Segment Open
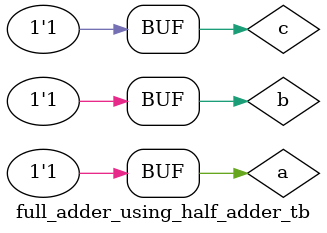
<source format=v>
module half_adder_gl(a, b, sum, carry);
input a, b;
output sum, carry;
and g1(carry, a, b);
xor g2(sum, a, b);
endmodule

module full_adder_using_half_adder(a, b, c, sum, carry);
input a, b, c;
output sum, carry;
wire w1, w2, w3;

half_adder_gl i1(a, b, w1, w2);
half_adder_gl i2(w1, c, sum, w3);
or g1(carry, w2, w3);

endmodule

module full_adder_using_half_adder_tb;

reg a, b, c;
wire sum, carry;

full_adder_using_half_adder i(a, b, c, sum, carry);

initial
begin
	a = 1'b0;
	b = 1'b0;
	c = 1'b0;
	$monitor("Time:%0t a=%b b=%b c=%b sum=%b carry=%b", $time, a, b, c, sum, carry);
	#5 a=1'b0; b=1'b0; c=1'b0;
	#5 a=1'b0; b=1'b0; c=1'b1;
	#5 a=1'b0; b=1'b1; c=1'b0;
	#5 a=1'b0; b=1'b1; c=1'b1;
	#5 a=1'b1; b=1'b0; c=1'b0;
	#5 a=1'b1; b=1'b0; c=1'b1;
	#5 a=1'b1; b=1'b1; c=1'b0;
	#5 a=1'b1; b=1'b1; c=1'b1;
end
endmodule
</source>
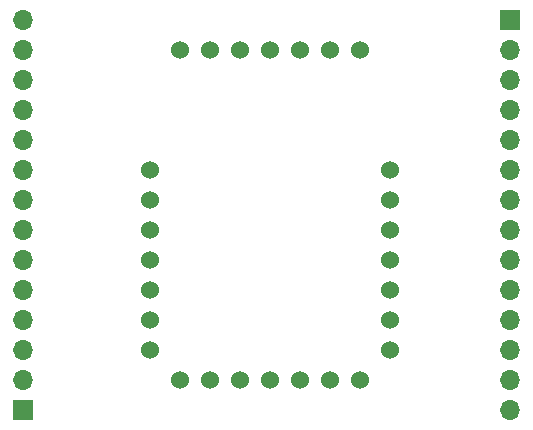
<source format=gbr>
%TF.GenerationSoftware,KiCad,Pcbnew,(5.1.9-0-10_14)*%
%TF.CreationDate,2021-07-27T12:59:24-05:00*%
%TF.ProjectId,castellated_breakout,63617374-656c-46c6-9174-65645f627265,rev?*%
%TF.SameCoordinates,Original*%
%TF.FileFunction,Soldermask,Top*%
%TF.FilePolarity,Negative*%
%FSLAX46Y46*%
G04 Gerber Fmt 4.6, Leading zero omitted, Abs format (unit mm)*
G04 Created by KiCad (PCBNEW (5.1.9-0-10_14)) date 2021-07-27 12:59:24*
%MOMM*%
%LPD*%
G01*
G04 APERTURE LIST*
%ADD10C,1.524000*%
%ADD11O,1.700000X1.700000*%
%ADD12R,1.700000X1.700000*%
G04 APERTURE END LIST*
D10*
%TO.C,U1*%
X148590000Y-107950000D03*
X148590000Y-105410000D03*
X148590000Y-102870000D03*
X148590000Y-100330000D03*
X148590000Y-97790000D03*
X148590000Y-95250000D03*
X148590000Y-92710000D03*
X151130000Y-82550000D03*
X153670000Y-82550000D03*
X156210000Y-82550000D03*
X158750000Y-82550000D03*
X161290000Y-82550000D03*
X163830000Y-82550000D03*
X166370000Y-82550000D03*
X168910000Y-92710000D03*
X168910000Y-95250000D03*
X168910000Y-97790000D03*
X168910000Y-100330000D03*
X168910000Y-102870000D03*
X168910000Y-105410000D03*
X168910000Y-107950000D03*
X166370000Y-110490000D03*
X163830000Y-110490000D03*
X161290000Y-110490000D03*
X158750000Y-110490000D03*
X156210000Y-110490000D03*
X153670000Y-110490000D03*
X151130000Y-110490000D03*
%TD*%
D11*
%TO.C,J2*%
X137795000Y-80010000D03*
X137795000Y-82550000D03*
X137795000Y-85090000D03*
X137795000Y-87630000D03*
X137795000Y-90170000D03*
X137795000Y-92710000D03*
X137795000Y-95250000D03*
X137795000Y-97790000D03*
X137795000Y-100330000D03*
X137795000Y-102870000D03*
X137795000Y-105410000D03*
X137795000Y-107950000D03*
X137795000Y-110490000D03*
D12*
X137795000Y-113030000D03*
%TD*%
D11*
%TO.C,J1*%
X179070000Y-113030000D03*
X179070000Y-110490000D03*
X179070000Y-107950000D03*
X179070000Y-105410000D03*
X179070000Y-102870000D03*
X179070000Y-100330000D03*
X179070000Y-97790000D03*
X179070000Y-95250000D03*
X179070000Y-92710000D03*
X179070000Y-90170000D03*
X179070000Y-87630000D03*
X179070000Y-85090000D03*
X179070000Y-82550000D03*
D12*
X179070000Y-80010000D03*
%TD*%
M02*

</source>
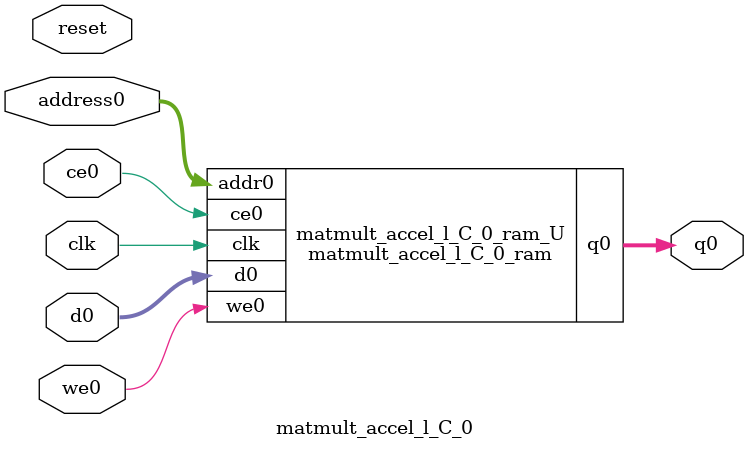
<source format=v>
`timescale 1 ns / 1 ps
module matmult_accel_l_C_0_ram (addr0, ce0, d0, we0, q0,  clk);

parameter DWIDTH = 32;
parameter AWIDTH = 11;
parameter MEM_SIZE = 2048;

input[AWIDTH-1:0] addr0;
input ce0;
input[DWIDTH-1:0] d0;
input we0;
output reg[DWIDTH-1:0] q0;
input clk;

(* ram_style = "block" *)reg [DWIDTH-1:0] ram[0:MEM_SIZE-1];




always @(posedge clk)  
begin 
    if (ce0) begin
        if (we0) 
            ram[addr0] <= d0; 
        q0 <= ram[addr0];
    end
end


endmodule

`timescale 1 ns / 1 ps
module matmult_accel_l_C_0(
    reset,
    clk,
    address0,
    ce0,
    we0,
    d0,
    q0);

parameter DataWidth = 32'd32;
parameter AddressRange = 32'd2048;
parameter AddressWidth = 32'd11;
input reset;
input clk;
input[AddressWidth - 1:0] address0;
input ce0;
input we0;
input[DataWidth - 1:0] d0;
output[DataWidth - 1:0] q0;



matmult_accel_l_C_0_ram matmult_accel_l_C_0_ram_U(
    .clk( clk ),
    .addr0( address0 ),
    .ce0( ce0 ),
    .we0( we0 ),
    .d0( d0 ),
    .q0( q0 ));

endmodule


</source>
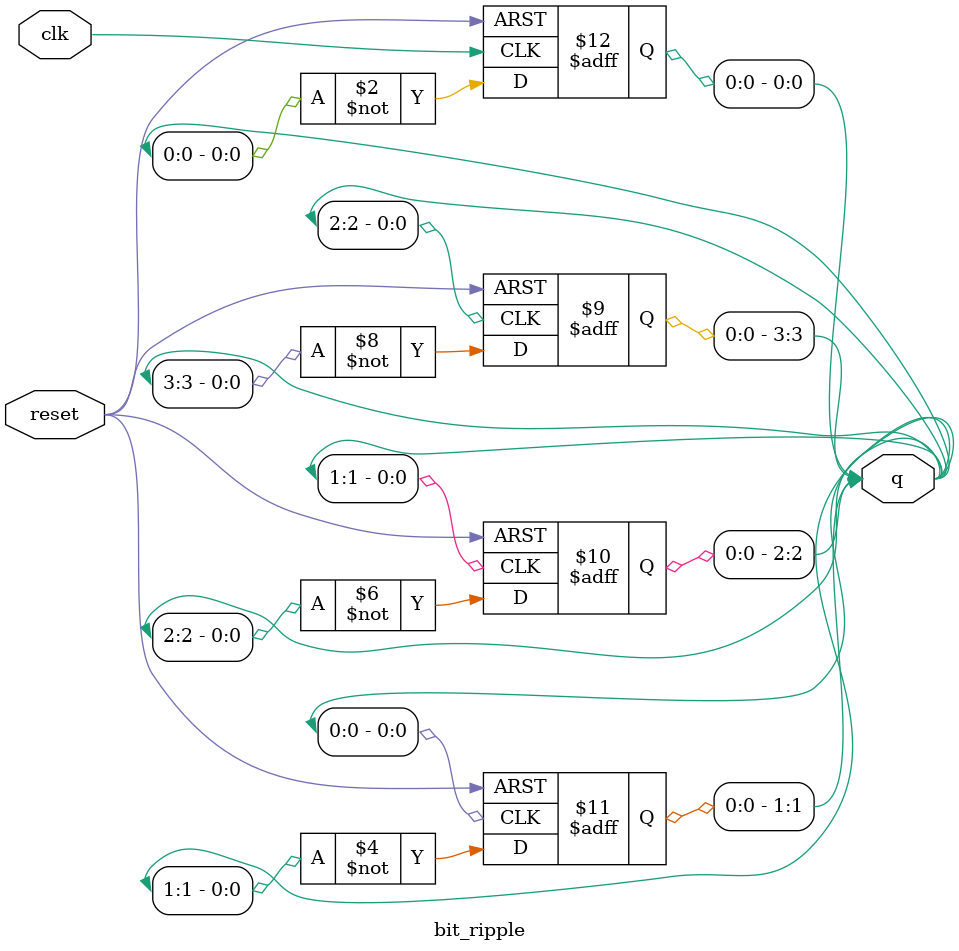
<source format=v>
module bit_ripple (
    input  wire clk,      // Clock input
    input  wire reset,    // Asynchronous reset
    output reg  [3:0] q   // 4-bit counter output
);

    always @(negedge clk or posedge reset) begin
        if (reset)
            q[0] <= 1'b0;
        else
            q[0] <= ~q[0];
    end

    always @(negedge q[0] or posedge reset) begin
        if (reset)
            q[1] <= 1'b0;
        else
            q[1] <= ~q[1];
    end

    always @(negedge q[1] or posedge reset) begin
        if (reset)
            q[2] <= 1'b0;
        else
            q[2] <= ~q[2];
    end

    always @(negedge q[2] or posedge reset) begin
        if (reset)
            q[3] <= 1'b0;
        else
            q[3] <= ~q[3];
    end

endmodule

</source>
Segment Closed
**TASK GOAL:**
Pull out every line of the records above that contains the word "output".

**SOLUTION FOR THIS TASK:**
output sum, carry;
output sum, carry;
output reg[DWIDTH-1:0] q0;
output[DataWidth - 1:0] q0;
    output reg  [3:0] q   // 4-bit counter output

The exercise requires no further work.